Stored entries
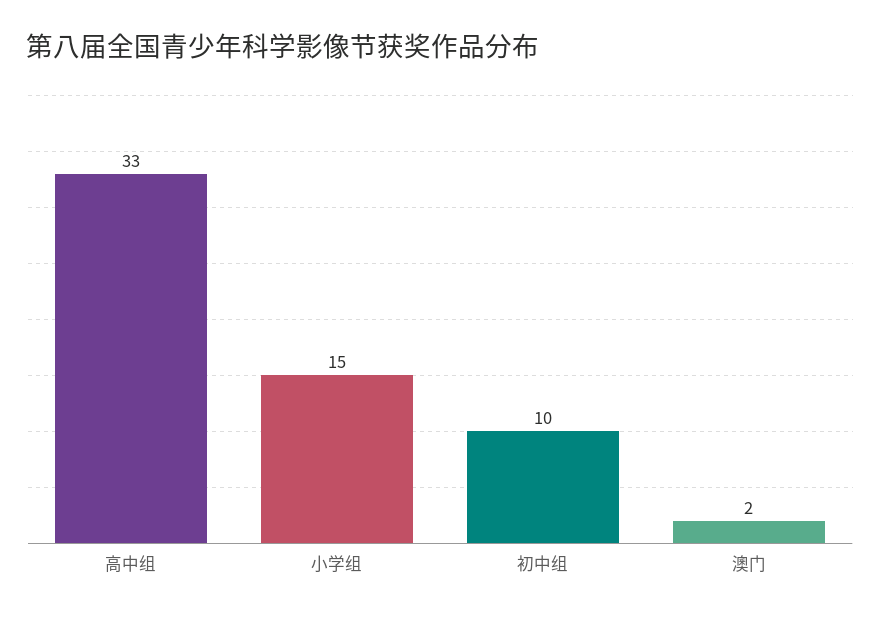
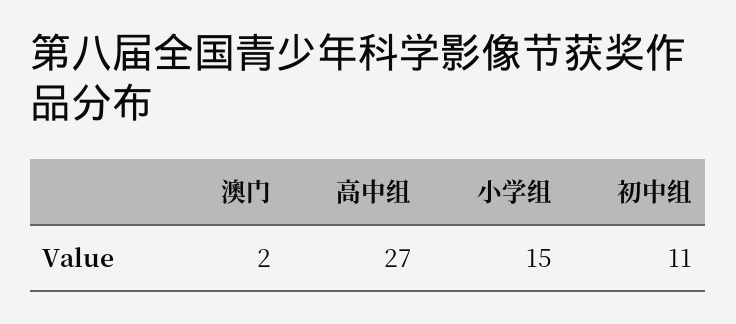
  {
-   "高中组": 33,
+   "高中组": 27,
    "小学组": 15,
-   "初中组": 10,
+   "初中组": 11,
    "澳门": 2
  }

---

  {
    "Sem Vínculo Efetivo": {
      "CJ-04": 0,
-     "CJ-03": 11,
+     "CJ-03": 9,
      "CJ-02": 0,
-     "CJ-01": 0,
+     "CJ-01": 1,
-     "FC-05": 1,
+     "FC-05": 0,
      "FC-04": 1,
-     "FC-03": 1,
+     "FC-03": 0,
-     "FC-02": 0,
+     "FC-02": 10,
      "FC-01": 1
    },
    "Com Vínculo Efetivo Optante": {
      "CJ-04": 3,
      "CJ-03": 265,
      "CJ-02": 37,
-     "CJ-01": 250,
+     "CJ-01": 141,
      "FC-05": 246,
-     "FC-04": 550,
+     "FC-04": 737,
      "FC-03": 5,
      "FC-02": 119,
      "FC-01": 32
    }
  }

==

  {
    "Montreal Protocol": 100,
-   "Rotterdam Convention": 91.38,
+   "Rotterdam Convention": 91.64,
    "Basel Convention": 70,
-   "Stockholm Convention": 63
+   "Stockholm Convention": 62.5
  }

#### Instructions to follow:
Determine the number of lines in the data that include the word "Rotterdam", and provide that number without comment.

#### Exercise response:
2